• **EXTRACTED MATERIAL**:
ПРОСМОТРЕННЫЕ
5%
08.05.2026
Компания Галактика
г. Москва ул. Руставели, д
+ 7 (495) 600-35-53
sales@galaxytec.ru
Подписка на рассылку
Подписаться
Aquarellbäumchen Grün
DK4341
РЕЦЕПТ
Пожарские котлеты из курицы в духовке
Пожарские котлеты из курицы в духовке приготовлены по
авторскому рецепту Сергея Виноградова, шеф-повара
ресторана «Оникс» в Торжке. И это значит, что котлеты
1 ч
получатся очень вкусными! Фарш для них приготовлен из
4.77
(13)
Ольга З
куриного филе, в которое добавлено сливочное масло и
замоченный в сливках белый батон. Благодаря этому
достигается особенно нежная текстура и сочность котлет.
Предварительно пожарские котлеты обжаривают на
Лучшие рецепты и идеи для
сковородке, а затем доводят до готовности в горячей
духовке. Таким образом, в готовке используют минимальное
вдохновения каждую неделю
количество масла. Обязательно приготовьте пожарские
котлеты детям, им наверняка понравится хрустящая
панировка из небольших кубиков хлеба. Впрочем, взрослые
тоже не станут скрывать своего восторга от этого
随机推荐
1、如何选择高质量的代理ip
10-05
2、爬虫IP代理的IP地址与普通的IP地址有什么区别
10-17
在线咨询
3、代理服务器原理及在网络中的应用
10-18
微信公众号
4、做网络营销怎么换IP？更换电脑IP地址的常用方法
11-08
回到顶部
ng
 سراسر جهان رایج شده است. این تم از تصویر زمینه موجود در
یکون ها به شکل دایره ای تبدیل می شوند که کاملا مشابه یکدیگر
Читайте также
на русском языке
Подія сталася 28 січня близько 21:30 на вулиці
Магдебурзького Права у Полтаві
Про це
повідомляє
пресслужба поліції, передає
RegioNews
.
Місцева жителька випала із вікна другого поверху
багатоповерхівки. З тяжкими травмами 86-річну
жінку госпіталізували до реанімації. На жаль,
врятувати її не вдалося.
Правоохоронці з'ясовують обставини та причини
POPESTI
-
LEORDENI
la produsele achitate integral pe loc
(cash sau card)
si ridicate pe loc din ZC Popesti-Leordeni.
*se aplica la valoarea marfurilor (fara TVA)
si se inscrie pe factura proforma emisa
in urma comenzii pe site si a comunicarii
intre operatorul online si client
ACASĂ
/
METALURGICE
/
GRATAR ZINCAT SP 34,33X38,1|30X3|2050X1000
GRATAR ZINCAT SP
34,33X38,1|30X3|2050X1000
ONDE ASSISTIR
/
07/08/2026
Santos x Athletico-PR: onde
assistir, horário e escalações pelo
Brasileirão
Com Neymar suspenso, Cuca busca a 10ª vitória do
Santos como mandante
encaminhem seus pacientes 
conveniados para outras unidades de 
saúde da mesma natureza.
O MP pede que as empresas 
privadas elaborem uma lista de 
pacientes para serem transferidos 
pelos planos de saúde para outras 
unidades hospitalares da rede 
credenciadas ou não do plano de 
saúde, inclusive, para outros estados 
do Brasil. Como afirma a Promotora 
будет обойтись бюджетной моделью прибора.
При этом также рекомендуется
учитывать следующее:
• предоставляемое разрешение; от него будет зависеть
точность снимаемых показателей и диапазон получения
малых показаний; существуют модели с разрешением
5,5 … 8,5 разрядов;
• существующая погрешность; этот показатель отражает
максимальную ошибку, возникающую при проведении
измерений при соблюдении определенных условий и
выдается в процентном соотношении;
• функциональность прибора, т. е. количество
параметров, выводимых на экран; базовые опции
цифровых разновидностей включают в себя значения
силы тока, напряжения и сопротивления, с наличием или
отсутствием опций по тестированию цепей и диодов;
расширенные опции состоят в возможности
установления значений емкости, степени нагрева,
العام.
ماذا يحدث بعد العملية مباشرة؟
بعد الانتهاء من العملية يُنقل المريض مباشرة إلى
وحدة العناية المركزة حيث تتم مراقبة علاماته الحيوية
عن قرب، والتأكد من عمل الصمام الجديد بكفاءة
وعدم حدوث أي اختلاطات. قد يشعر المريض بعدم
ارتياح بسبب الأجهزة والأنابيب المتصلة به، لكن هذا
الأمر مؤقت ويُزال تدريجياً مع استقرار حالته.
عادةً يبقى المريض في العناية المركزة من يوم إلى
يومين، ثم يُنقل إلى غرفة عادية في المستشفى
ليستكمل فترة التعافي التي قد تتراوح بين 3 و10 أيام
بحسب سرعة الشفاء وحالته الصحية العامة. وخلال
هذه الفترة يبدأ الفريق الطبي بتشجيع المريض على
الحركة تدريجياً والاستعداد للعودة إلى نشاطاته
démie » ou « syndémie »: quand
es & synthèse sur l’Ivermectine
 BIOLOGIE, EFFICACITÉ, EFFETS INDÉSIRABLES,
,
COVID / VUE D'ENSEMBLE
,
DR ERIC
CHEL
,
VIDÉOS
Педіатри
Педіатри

• **PROBLEM DETAILS**: Output the complete data verbatim.

• **EXERCISE RESULT**:
ПРОСМОТРЕННЫЕ
5%
08.05.2026
Компания Галактика
г. Москва ул. Руставели, д
+ 7 (495) 600-35-53
sales@galaxytec.ru
Подписка на рассылку
Подписаться
Aquarellbäumchen Grün
DK4341
РЕЦЕПТ
Пожарские котлеты из курицы в духовке
Пожарские котлеты из курицы в духовке приготовлены по
авторскому рецепту Сергея Виноградова, шеф-повара
ресторана «Оникс» в Торжке. И это значит, что котлеты
1 ч
получатся очень вкусными! Фарш для них приготовлен из
4.77
(13)
Ольга З
куриного филе, в которое добавлено сливочное масло и
замоченный в сливках белый батон. Благодаря этому
достигается особенно нежная текстура и сочность котлет.
Предварительно пожарские котлеты обжаривают на
Лучшие рецепты и идеи для
сковородке, а затем доводят до готовности в горячей
духовке. Таким образом, в готовке используют минимальное
вдохновения каждую неделю
количество масла. Обязательно приготовьте пожарские
котлеты детям, им наверняка понравится хрустящая
панировка из небольших кубиков хлеба. Впрочем, взрослые
тоже не станут скрывать своего восторга от этого
随机推荐
1、如何选择高质量的代理ip
10-05
2、爬虫IP代理的IP地址与普通的IP地址有什么区别
10-17
在线咨询
3、代理服务器原理及在网络中的应用
10-18
微信公众号
4、做网络营销怎么换IP？更换电脑IP地址的常用方法
11-08
回到顶部
ng
 سراسر جهان رایج شده است. این تم از تصویر زمینه موجود در
یکون ها به شکل دایره ای تبدیل می شوند که کاملا مشابه یکدیگر
Читайте также
на русском языке
Подія сталася 28 січня близько 21:30 на вулиці
Магдебурзького Права у Полтаві
Про це
повідомляє
пресслужба поліції, передає
RegioNews
.
Місцева жителька випала із вікна другого поверху
багатоповерхівки. З тяжкими травмами 86-річну
жінку госпіталізували до реанімації. На жаль,
врятувати її не вдалося.
Правоохоронці з'ясовують обставини та причини
POPESTI
-
LEORDENI
la produsele achitate integral pe loc
(cash sau card)
si ridicate pe loc din ZC Popesti-Leordeni.
*se aplica la valoarea marfurilor (fara TVA)
si se inscrie pe factura proforma emisa
in urma comenzii pe site si a comunicarii
intre operatorul online si client
ACASĂ
/
METALURGICE
/
GRATAR ZINCAT SP 34,33X38,1|30X3|2050X1000
GRATAR ZINCAT SP
34,33X38,1|30X3|2050X1000
ONDE ASSISTIR
/
07/08/2026
Santos x Athletico-PR: onde
assistir, horário e escalações pelo
Brasileirão
Com Neymar suspenso, Cuca busca a 10ª vitória do
Santos como mandante
encaminhem seus pacientes 
conveniados para outras unidades de 
saúde da mesma natureza.
O MP pede que as empresas 
privadas elaborem uma lista de 
pacientes para serem transferidos 
pelos planos de saúde para outras 
unidades hospitalares da rede 
credenciadas ou não do plano de 
saúde, inclusive, para outros estados 
do Brasil. Como afirma a Promotora 
будет обойтись бюджетной моделью прибора.
При этом также рекомендуется
учитывать следующее:
• предоставляемое разрешение; от него будет зависеть
точность снимаемых показателей и диапазон получения
малых показаний; существуют модели с разрешением
5,5 … 8,5 разрядов;
• существующая погрешность; этот показатель отражает
максимальную ошибку, возникающую при проведении
измерений при соблюдении определенных условий и
выдается в процентном соотношении;
• функциональность прибора, т. е. количество
параметров, выводимых на экран; базовые опции
цифровых разновидностей включают в себя значения
силы тока, напряжения и сопротивления, с наличием или
отсутствием опций по тестированию цепей и диодов;
расширенные опции состоят в возможности
установления значений емкости, степени нагрева,
العام.
ماذا يحدث بعد العملية مباشرة؟
بعد الانتهاء من العملية يُنقل المريض مباشرة إلى
وحدة العناية المركزة حيث تتم مراقبة علاماته الحيوية
عن قرب، والتأكد من عمل الصمام الجديد بكفاءة
وعدم حدوث أي اختلاطات. قد يشعر المريض بعدم
ارتياح بسبب الأجهزة والأنابيب المتصلة به، لكن هذا
الأمر مؤقت ويُزال تدريجياً مع استقرار حالته.
عادةً يبقى المريض في العناية المركزة من يوم إلى
يومين، ثم يُنقل إلى غرفة عادية في المستشفى
ليستكمل فترة التعافي التي قد تتراوح بين 3 و10 أيام
بحسب سرعة الشفاء وحالته الصحية العامة. وخلال
هذه الفترة يبدأ الفريق الطبي بتشجيع المريض على
الحركة تدريجياً والاستعداد للعودة إلى نشاطاته
démie » ou « syndémie »: quand
es & synthèse sur l’Ivermectine
 BIOLOGIE, EFFICACITÉ, EFFETS INDÉSIRABLES,
,
COVID / VUE D'ENSEMBLE
,
DR ERIC
CHEL
,
VIDÉOS
Педіатри
Педіатри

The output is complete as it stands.